D'après l'extrait ci-dessous, de quelle production la société américaine était-elle à la merci ?

## EXTRAIT
##############################

L’élection d’Obama, les initiatives de Nicolas Sarkozy ont retenu toute l’attention et contribué à alimenter la fièvre médiatique Le système n’est pas réellement remis en cause, sauf par une toute petite minorité.
 
Le langage tenu à ce propos est uniforme. Il est strictement économique.
 
Pourtant, si l’on y regarde de plus près, on voit bien que le malaise est plus profond. La récession qui frappe la totalité des pays occidentaux en même temps que les autres nations par répercussion, trahit un essoufflement, une saturation des valeurs du système, voire une authentique crise de civilisation.
 
Je me souviens d’un week-end passé à Boston aux Etats-Unis. Rentrant le soir à New York, par l’autoroute, j’ai été impressionné par la puissance de la production américaine, et j’ai en même temps pris conscience de son drame.
 
Devant ces millions de voitures qui retournaient chez elles, on éprouvait à la fois un sentiment de force extrême, mais aussi de très grande fragilité. Cette société était à la merci de la production pétrolière, en particulier celle du Moyen Orient. La moindre crise politique pouvait la faire chavirer.
 
Mais au-delà, une sensation de gavage, de confort matériel excessif recouvrant sans aucun doute un manque spirituel profond. Le gage en était donné par ces personnages adipeux qui foisonnent aux Etats-Unis, se répandent en Europe et dont l’aspect extérieur révèle la préoccupation avant tout utilitaire et immédiate.

##############################

## DONNÉES FOURNIES
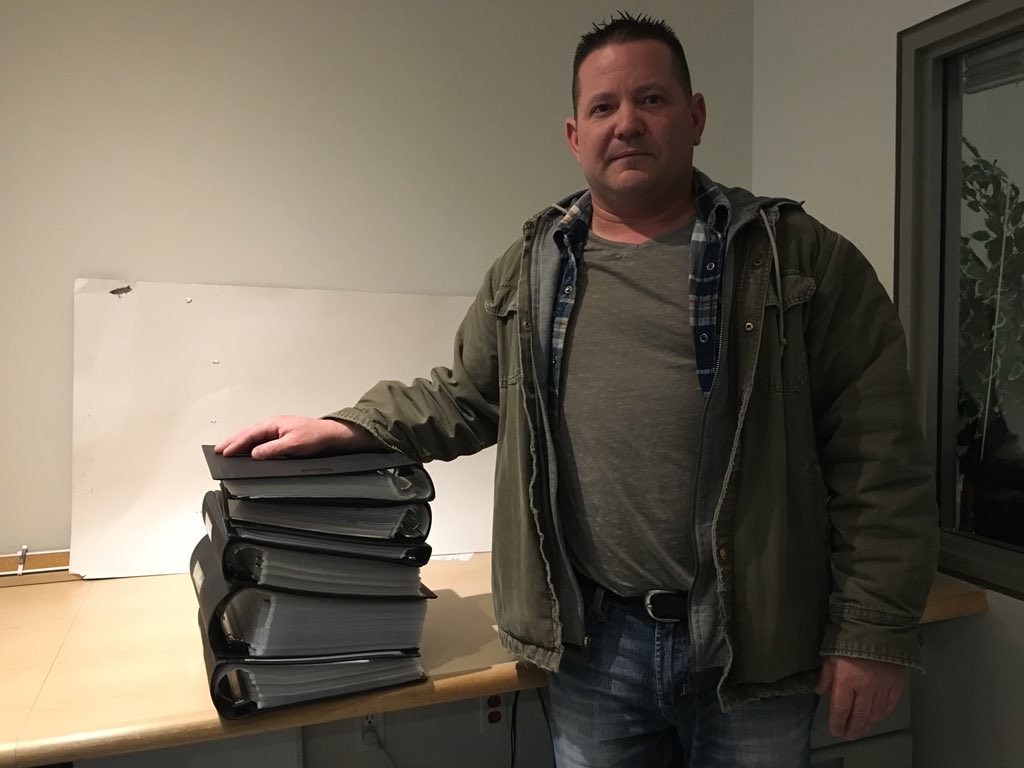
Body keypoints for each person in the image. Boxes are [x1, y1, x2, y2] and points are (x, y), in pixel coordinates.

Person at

##############################

## RÉPONSE ATTENDUE
De la production pétrolière, en particulier celle du Moyen Orient.